CHARITIES and grassroots groups across England have together received more than £21 million in funding since June – thanks to National Lottery players.
The money, distributed by The National Lottery Community Fund, has reached more than 750 community projects across the nation, funding a wealth of activities and support services – from online music and drama workshops for older people to specialist sessions for those who have experienced domestic abuse and violence.
Funding teams from the largest funder of community activity in the UK have worked hard to get financial support out as quickly as possible as local communities rally to support people during the COVID-19 crisis.
Some organisations used the National Lottery funding to set up online alternatives to services they had previously offered face-to-face or in person. Other groups expanded or launched new programmes of emergency support to help communities through the crisis.

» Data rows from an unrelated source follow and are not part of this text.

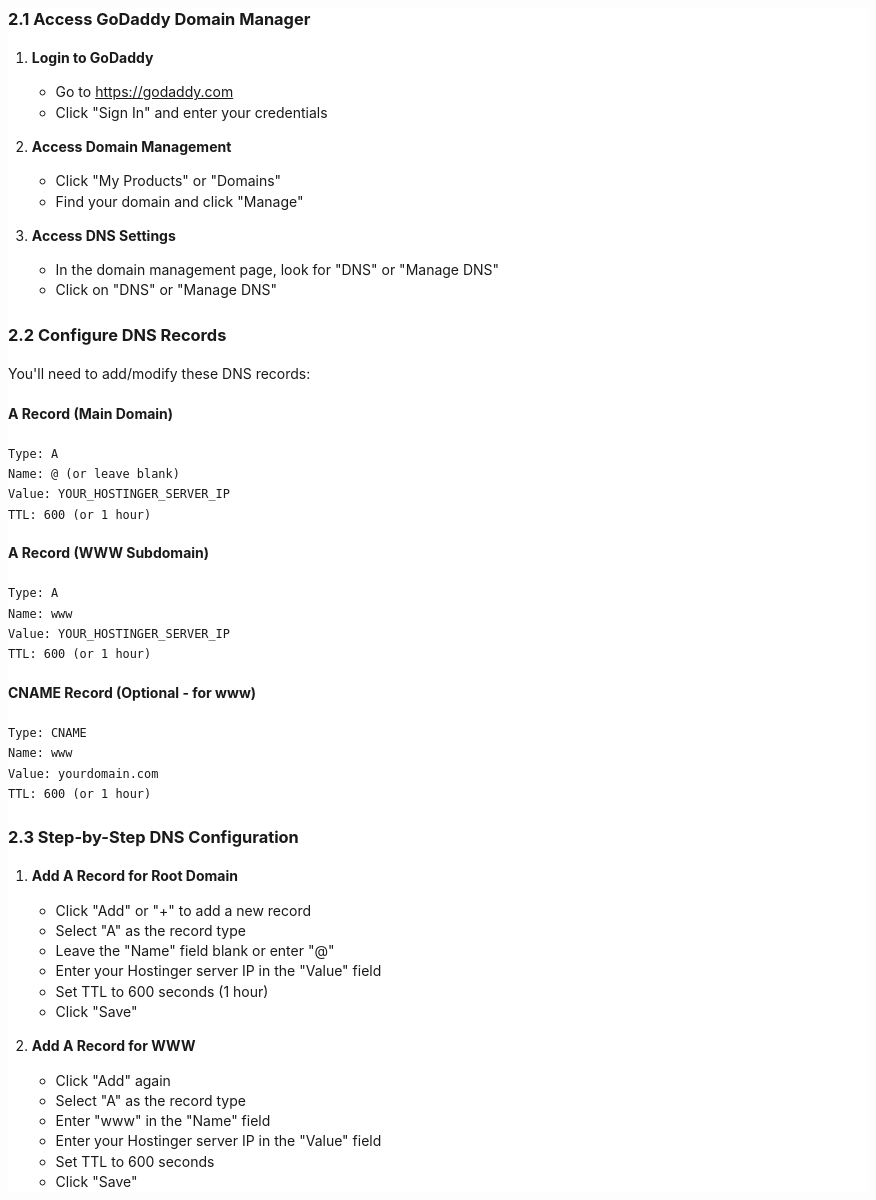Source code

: ### 2.1 Access GoDaddy Domain Manager

1. **Login to GoDaddy**
   - Go to https://godaddy.com
   - Click "Sign In" and enter your credentials

2. **Access Domain Management**
   - Click "My Products" or "Domains"
   - Find your domain and click "Manage"

3. **Access DNS Settings**
   - In the domain management page, look for "DNS" or "Manage DNS"
   - Click on "DNS" or "Manage DNS"

### 2.2 Configure DNS Records

You'll need to add/modify these DNS records:

#### **A Record (Main Domain)**
```
Type: A
Name: @ (or leave blank)
Value: YOUR_HOSTINGER_SERVER_IP
TTL: 600 (or 1 hour)
```

#### **A Record (WWW Subdomain)**
```
Type: A
Name: www
Value: YOUR_HOSTINGER_SERVER_IP
TTL: 600 (or 1 hour)
```

#### **CNAME Record (Optional - for www)**
```
Type: CNAME
Name: www
Value: yourdomain.com
TTL: 600 (or 1 hour)
```

### 2.3 Step-by-Step DNS Configuration

1. **Add A Record for Root Domain**
   - Click "Add" or "+" to add a new record
   - Select "A" as the record type
   - Leave the "Name" field blank or enter "@"
   - Enter your Hostinger server IP in the "Value" field
   - Set TTL to 600 seconds (1 hour)
   - Click "Save"

2. **Add A Record for WWW**
   - Click "Add" again
   - Select "A" as the record type
   - Enter "www" in the "Name" field
   - Enter your Hostinger server IP in the "Value" field
   - Set TTL to 600 seconds
   - Click "Save"
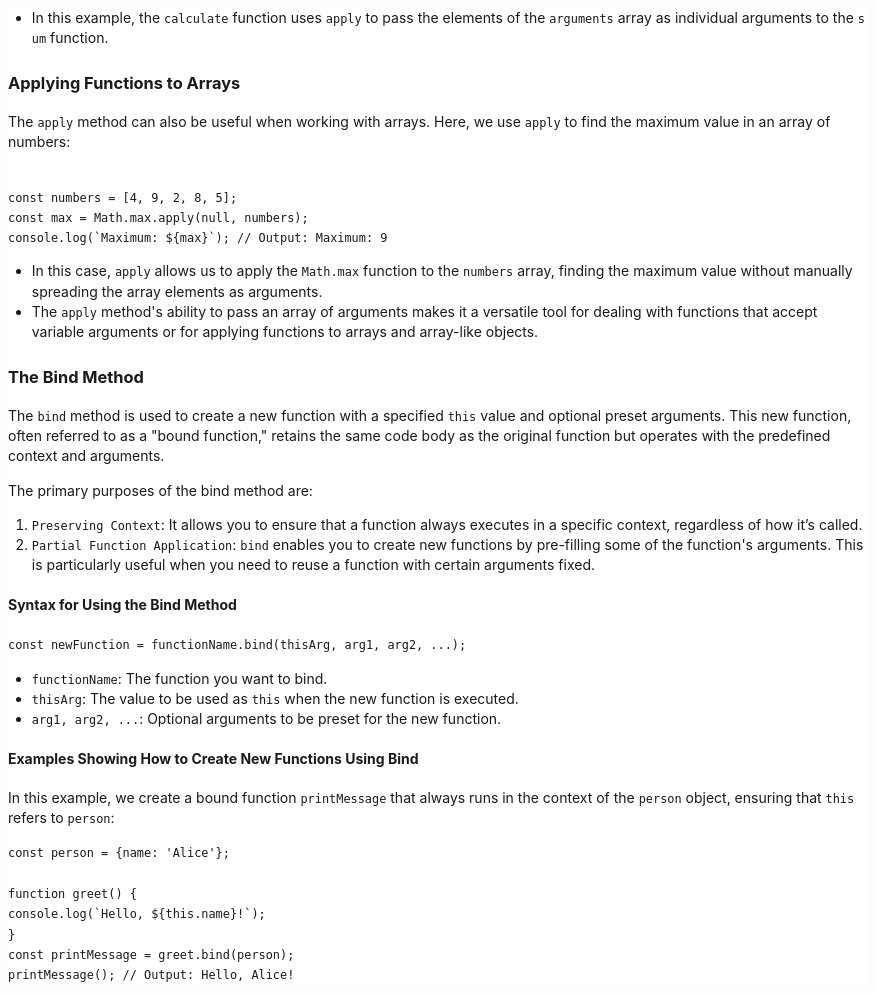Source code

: - In this example, the `calculate` function uses `apply` to pass the elements of the `arguments` array as individual arguments to the `sum` function.

### Applying Functions to Arrays

The `apply` method can also be useful when working with arrays. Here, we use `apply` to find the maximum value in an array of numbers:

```

const numbers = [4, 9, 2, 8, 5];
const max = Math.max.apply(null, numbers);
console.log(`Maximum: ${max}`); // Output: Maximum: 9

```

- In this case, `apply` allows us to apply the `Math.max` function to the `numbers` array, finding the maximum value without manually spreading the array elements as arguments.
- The `apply` method's ability to pass an array of arguments makes it a versatile tool for dealing with functions that accept variable arguments or for applying functions to arrays and array-like objects.

### The Bind Method

The `bind` method is used to create a new function with a specified `this` value and optional preset arguments. This new function, often referred to as a "bound function," retains the same code body as the original function but operates with the predefined context and arguments.

The primary purposes of the bind method are:

1. `Preserving Context`: It allows you to ensure that a function always executes in a specific context, regardless of how it’s called.
2. `Partial Function Application`: `bind` enables you to create new functions by pre-filling some of the function's arguments. This is particularly useful when you need to reuse a function with certain arguments fixed.

#### Syntax for Using the Bind Method

```
const newFunction = functionName.bind(thisArg, arg1, arg2, ...);
```

- `functionName`: The function you want to bind.
- `thisArg`: The value to be used as `this` when the new function is executed.
- `arg1, arg2, ...`: Optional arguments to be preset for the new function.

#### Examples Showing How to Create New Functions Using Bind

In this example, we create a bound function `printMessage` that always runs in the context of the `person` object, ensuring that `this` refers to `person`:

```
const person = {name: 'Alice'};

function greet() {
console.log(`Hello, ${this.name}!`);
}
const printMessage = greet.bind(person);
printMessage(); // Output: Hello, Alice!
```
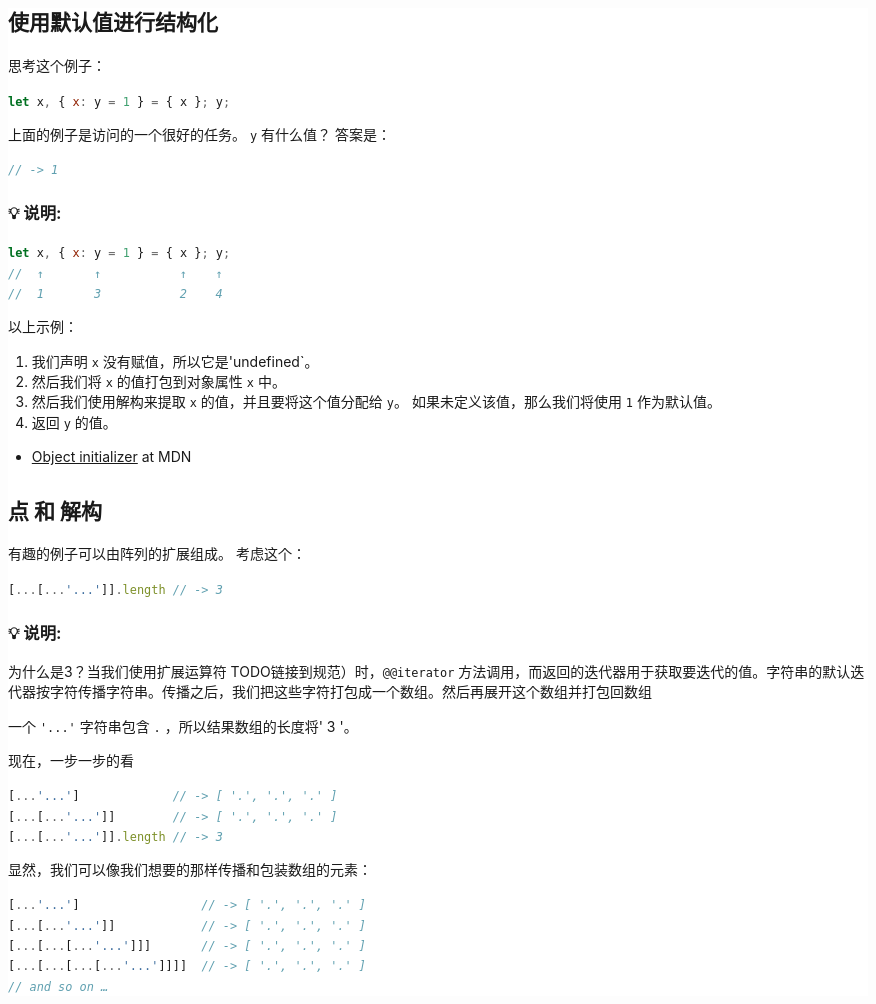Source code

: ## 使用默认值进行结构化

思考这个例子：

```js
let x, { x: y = 1 } = { x }; y;
```

上面的例子是访问的一个很好的任务。 `y` 有什么值？ 答案是：

```js
// -> 1
```

### 💡 说明:

```js
let x, { x: y = 1 } = { x }; y;
//  ↑       ↑           ↑    ↑
//  1       3           2    4
```

以上示例：

1. 我们声明 `x` 没有赋值，所以它是'undefined`。
2. 然后我们将 `x` 的值打包到对象属性 `x` 中。
3. 然后我们使用解构来提取 `x` 的值，并且要将这个值分配给 `y`。 如果未定义该值，那么我们将使用 `1` 作为默认值。
4. 返回 `y` 的值。

* [Object initializer](https://developer.mozilla.org/en-US/docs/Web/JavaScript/Reference/Operators/Object_initializer) at MDN

## 点 和 解构

有趣的例子可以由阵列的扩展组成。 考虑这个：

```js
[...[...'...']].length // -> 3
```

### 💡 说明:

为什么是3？当我们使用扩展运算符 TODO链接到规范）时，`@@iterator` 方法调用，而返回的迭代器用于获取要迭代的值。字符串的默认迭代器按字符传播字符串。传播之后，我们把这些字符打包成一个数组。然后再展开这个数组并打包回数组

一个 `'...'` 字符串包含 `.` ，所以结果数组的长度将' 3 '。

现在，一步一步的看

```js
[...'...']             // -> [ '.', '.', '.' ]
[...[...'...']]        // -> [ '.', '.', '.' ]
[...[...'...']].length // -> 3
```

显然，我们可以像我们想要的那样传播和包装数组的元素：

```js
[...'...']                 // -> [ '.', '.', '.' ]
[...[...'...']]            // -> [ '.', '.', '.' ]
[...[...[...'...']]]       // -> [ '.', '.', '.' ]
[...[...[...[...'...']]]]  // -> [ '.', '.', '.' ]
// and so on …
```


[license-url]: http://www.wtfpl.net
[license-image]: https://img.shields.io/badge/License-WTFPL%202.0-lightgrey.svg?style=flat-square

One good cause recently awarded National Lottery funding is Armchair Adventures in Manchester. Thanks to a grant of almost £36,000, it has been able to produce online music and drama workshops for older people experiencing loneliness.
The Albion Foundation in West Bromwich received nearly £50,000 to support disadvantaged and vulnerable young people to return to school after lockdown, by providing specialist seminars on wellbeing, behaviour change, and healthy lifestyles.
Another community group successful in their bid for a National Lottery grant earlier this month is Hopscotch Asian Women’s Centre in Camden, London. They were awarded nearly £80,000 to support vulnerable women who are at risk or victims of domestic abuse. Hopscotch offers welfare advocacy and, since lockdown, has reached out to the local community, delivering one-to-one and group sessions online and workshops focusing on positive wellbeing.
Benaifer Bhandari, CEO at Hopscotch Asian Women’s Centre, said:
“Thanks to National Lottery players, we can continue to support women and families across Camden, at a time when our services are needed the most. We are now able to keep running as a charity through these tough times because of help towards essential salaries – which help us to be there for every BAME woman who needs our frontline services.”
Leo’s Neonatal, which works across the North East and Cumbria, received £30,000 of National Lottery funding to support parents, as well as siblings and grandparents, whose babies are receiving specialist care in hospital neonatal units. The aim is to help treat issues such as PTSD, anxiety and depression – and improve infant mental health and child development – as cases have increased considerably during the pandemic.
Lottie King, Founder of Leo’s Neonatal, said:
“Thanks to National Lottery players, we have been fortunate enough to revolutionise the care we provide at Leo’s and offer a new standard of support which looks after not only the parents or carers, but the babies, the siblings, and the grandparents.”
Elly De Decker, England Director at The National Lottery Community Fund, said:
“The hard work, selflessness, care, and commitment shown by the thousands of groups supporting their communities through these anxious times is truly moving. The money raised by National Lottery players is vital to supporting these community-level responses to the current crisis, and we are heartened to know that our funding is able to help.”
In addition to National Lottery funding, The National Lottery Community Fund has also been responsible since 22nd May for distributing £200 million allocated by the Government to the Coronavirus Community Support Fund in England.